Queensbridge Houses (Google Maps)

April 5, 2018 By Nathaly Pesantez

All 26 roofs at Long Island City’s Queensbridge Houses have been completely replaced for the first time in over 30 years, Mayor Bill de Blasio announced today.

The improvements are part of a roof replacement program launched in 2015 that targets all NYCHA developments across the city. The new roofs are meant to reduce mold, which can cause asthma and other respiratory illnesses. Leaky roofs, the city says, can also be a danger to a building’s physical structure.

“Residents may never see the new roof over their heads, but they will feel the difference,” de Blasio said in a statement. “We are targeting a major source of leaks and mold, making kids healthier and helping parents sleep easier. With the right resources, we can deliver real-time improvements to the quality of life for thousands of families.”

The Queensbridge Houses were part of phase one of the replacement program, which saw new roofs at 65 NYCHA buildings.
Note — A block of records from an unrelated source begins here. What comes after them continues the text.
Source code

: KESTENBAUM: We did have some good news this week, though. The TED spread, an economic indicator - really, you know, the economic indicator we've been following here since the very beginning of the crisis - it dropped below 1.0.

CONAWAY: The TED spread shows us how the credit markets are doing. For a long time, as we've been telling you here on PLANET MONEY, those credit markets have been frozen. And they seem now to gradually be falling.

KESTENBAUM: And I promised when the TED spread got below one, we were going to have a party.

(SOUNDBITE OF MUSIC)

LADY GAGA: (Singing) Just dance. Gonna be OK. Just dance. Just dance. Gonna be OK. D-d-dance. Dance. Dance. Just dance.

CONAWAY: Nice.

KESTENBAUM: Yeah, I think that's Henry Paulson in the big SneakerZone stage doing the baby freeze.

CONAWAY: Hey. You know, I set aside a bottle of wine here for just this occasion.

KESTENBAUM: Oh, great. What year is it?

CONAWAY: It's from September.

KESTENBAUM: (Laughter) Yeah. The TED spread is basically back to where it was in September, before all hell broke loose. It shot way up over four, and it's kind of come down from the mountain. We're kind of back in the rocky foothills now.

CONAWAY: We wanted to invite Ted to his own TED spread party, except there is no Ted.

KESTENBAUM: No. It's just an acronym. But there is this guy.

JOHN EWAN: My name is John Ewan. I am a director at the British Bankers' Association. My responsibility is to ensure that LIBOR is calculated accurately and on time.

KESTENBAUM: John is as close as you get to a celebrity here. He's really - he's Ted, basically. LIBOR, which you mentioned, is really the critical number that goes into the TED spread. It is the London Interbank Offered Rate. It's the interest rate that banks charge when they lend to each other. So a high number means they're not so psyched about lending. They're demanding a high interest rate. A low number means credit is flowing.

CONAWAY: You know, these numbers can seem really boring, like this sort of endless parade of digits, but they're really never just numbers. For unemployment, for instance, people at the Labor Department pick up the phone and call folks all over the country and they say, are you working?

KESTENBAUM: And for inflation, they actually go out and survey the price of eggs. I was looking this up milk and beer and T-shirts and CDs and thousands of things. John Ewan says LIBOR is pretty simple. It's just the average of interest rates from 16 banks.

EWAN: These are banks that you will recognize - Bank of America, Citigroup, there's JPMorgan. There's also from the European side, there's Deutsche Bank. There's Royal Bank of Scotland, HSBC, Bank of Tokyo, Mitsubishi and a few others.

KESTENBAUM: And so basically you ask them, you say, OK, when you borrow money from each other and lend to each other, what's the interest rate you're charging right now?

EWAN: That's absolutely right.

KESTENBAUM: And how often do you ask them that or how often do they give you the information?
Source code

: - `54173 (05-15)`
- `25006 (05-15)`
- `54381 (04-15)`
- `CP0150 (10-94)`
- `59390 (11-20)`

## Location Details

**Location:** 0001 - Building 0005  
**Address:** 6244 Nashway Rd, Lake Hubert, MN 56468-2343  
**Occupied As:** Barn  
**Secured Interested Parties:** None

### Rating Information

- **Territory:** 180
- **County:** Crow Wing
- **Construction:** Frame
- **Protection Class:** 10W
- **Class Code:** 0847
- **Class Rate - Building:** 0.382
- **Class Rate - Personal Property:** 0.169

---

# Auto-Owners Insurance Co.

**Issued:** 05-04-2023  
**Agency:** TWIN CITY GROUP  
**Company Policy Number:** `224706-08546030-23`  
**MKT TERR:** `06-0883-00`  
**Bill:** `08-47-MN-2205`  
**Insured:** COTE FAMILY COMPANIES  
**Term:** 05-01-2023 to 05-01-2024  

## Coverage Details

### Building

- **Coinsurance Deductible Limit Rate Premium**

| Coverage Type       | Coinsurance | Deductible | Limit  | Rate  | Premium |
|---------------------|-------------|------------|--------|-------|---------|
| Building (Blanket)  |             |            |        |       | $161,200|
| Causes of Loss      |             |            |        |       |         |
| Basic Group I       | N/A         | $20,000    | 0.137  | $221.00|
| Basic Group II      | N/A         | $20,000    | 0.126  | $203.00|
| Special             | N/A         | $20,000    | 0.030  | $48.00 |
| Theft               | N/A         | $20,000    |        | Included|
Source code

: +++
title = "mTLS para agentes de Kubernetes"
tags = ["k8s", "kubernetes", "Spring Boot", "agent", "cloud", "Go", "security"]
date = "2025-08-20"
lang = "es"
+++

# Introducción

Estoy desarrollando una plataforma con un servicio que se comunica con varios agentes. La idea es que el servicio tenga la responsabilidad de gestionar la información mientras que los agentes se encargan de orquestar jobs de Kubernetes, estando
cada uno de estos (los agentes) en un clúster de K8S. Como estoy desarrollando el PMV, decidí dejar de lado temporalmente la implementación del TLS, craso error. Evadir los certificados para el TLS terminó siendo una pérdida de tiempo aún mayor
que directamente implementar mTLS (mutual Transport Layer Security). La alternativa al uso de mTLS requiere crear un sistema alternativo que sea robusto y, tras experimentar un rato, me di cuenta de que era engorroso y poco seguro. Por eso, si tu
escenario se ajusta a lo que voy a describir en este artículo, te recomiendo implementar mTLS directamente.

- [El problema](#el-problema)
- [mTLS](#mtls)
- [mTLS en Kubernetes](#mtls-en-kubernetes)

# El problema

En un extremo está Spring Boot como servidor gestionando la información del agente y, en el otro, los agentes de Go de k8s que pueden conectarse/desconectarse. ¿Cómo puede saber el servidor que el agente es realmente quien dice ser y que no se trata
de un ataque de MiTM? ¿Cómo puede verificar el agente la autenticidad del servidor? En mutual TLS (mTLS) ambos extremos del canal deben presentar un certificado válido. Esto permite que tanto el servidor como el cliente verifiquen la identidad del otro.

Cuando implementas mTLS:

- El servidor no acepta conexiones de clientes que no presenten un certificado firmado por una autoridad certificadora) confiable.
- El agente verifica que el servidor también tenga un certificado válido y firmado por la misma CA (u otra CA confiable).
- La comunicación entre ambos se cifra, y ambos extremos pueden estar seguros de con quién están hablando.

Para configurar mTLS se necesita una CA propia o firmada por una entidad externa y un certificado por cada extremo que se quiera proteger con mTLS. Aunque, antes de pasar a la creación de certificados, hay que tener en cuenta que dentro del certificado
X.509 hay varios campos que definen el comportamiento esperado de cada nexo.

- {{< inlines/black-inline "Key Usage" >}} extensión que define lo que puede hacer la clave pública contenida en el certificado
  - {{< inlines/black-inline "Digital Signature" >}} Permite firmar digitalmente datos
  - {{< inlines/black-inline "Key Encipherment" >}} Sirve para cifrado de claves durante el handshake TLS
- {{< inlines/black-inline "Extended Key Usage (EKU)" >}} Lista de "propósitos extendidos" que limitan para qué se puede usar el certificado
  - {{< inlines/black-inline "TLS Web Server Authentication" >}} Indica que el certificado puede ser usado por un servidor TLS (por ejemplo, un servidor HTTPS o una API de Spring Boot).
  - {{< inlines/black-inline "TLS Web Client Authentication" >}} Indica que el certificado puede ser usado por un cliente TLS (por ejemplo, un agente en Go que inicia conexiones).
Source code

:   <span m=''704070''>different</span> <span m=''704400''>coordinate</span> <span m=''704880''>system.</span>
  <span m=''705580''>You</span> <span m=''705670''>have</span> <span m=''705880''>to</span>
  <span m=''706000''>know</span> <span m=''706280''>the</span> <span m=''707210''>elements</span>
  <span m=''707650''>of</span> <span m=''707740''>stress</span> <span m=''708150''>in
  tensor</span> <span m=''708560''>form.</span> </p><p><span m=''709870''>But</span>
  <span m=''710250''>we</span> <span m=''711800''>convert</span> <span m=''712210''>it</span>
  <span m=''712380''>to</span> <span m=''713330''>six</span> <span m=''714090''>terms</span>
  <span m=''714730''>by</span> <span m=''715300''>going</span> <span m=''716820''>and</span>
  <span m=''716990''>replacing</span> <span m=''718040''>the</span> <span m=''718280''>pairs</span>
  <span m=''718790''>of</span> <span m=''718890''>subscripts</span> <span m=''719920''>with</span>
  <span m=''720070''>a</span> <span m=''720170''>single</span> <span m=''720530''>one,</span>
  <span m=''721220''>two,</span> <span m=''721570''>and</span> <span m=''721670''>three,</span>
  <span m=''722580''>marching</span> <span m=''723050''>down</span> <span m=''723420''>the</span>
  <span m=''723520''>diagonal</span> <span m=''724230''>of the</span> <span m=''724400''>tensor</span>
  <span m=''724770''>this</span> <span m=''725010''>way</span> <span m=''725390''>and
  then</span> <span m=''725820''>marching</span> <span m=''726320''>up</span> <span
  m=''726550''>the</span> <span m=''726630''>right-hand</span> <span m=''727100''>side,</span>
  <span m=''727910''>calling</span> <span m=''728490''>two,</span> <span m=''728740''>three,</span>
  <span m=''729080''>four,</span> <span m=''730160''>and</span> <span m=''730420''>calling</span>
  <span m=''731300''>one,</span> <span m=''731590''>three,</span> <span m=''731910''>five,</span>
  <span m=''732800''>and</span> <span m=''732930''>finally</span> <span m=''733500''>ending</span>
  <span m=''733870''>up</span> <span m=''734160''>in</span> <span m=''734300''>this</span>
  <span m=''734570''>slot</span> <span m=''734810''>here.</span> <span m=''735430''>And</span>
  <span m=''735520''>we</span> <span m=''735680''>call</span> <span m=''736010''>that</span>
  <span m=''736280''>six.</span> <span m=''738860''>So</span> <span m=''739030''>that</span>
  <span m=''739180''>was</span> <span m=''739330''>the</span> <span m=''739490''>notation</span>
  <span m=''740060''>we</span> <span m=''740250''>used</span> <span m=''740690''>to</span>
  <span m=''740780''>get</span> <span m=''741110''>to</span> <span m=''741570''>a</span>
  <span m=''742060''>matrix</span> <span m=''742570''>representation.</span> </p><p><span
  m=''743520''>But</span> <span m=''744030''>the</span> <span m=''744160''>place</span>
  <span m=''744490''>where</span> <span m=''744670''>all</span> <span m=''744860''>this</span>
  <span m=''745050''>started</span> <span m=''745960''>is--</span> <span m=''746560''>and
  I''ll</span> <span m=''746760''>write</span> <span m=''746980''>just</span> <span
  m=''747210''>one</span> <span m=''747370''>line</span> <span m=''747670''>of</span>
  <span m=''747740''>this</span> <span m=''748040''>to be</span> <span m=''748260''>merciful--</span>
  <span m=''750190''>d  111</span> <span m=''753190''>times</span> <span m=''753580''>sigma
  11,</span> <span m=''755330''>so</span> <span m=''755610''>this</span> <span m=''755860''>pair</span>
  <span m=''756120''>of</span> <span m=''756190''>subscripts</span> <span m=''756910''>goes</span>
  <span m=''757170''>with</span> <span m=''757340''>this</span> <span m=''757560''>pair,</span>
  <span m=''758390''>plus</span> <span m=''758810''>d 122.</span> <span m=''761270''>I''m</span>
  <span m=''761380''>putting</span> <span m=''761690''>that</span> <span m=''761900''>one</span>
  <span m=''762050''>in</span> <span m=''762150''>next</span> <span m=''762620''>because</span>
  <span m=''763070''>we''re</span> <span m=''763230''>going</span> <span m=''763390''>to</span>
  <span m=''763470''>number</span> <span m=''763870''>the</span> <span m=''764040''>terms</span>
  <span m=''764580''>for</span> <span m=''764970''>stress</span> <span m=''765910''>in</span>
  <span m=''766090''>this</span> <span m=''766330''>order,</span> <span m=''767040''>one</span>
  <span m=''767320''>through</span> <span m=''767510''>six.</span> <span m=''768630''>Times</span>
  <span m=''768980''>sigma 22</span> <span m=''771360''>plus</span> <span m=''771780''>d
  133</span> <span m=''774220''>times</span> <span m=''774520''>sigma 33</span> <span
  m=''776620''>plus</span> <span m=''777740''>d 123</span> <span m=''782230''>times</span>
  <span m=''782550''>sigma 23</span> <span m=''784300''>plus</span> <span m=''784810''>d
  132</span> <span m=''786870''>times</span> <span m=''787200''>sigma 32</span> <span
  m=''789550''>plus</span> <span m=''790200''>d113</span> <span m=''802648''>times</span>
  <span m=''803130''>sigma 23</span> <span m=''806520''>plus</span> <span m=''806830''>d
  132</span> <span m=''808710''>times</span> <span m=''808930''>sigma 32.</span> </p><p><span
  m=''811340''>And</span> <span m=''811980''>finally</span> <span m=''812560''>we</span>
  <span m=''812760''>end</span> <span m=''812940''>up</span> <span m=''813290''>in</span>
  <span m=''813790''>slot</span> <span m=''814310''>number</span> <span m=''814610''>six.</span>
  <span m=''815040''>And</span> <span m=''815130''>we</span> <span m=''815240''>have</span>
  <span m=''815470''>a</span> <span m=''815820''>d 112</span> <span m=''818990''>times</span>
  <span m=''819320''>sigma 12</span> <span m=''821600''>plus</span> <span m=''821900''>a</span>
Both the north and south portions of the Long Island City development cost around $28 million each, combining with the remaining NYCHA buildings for a total of $91.5 million.

“These new roofs mean real quality of life improvements for 13,000 residents,” said Shola Olatoye, NYCHA Chair and CEO, in a statement. “While only the first phase in a $1.3 billion investment, through these critical infrastructure repairs, we are making major strides toward achieving our NextGeneration NYCHA goal to provide safe, clean and connected communities for all public housing residents.”

The city announced that the second phase of roof replacements, consisting of 78 roofs, has now entered construction. This phase costs $100 million, and is expected to be completed by June 2019.

The mayor’s announcement comes after Governor Andrew Cuomo visited several NYCHA developments across the city and criticized their conditions, calling them “disgusting” at a March press conference. De Blasio called Cuomo’s move a “political opportunistic act” at a radio soon days later.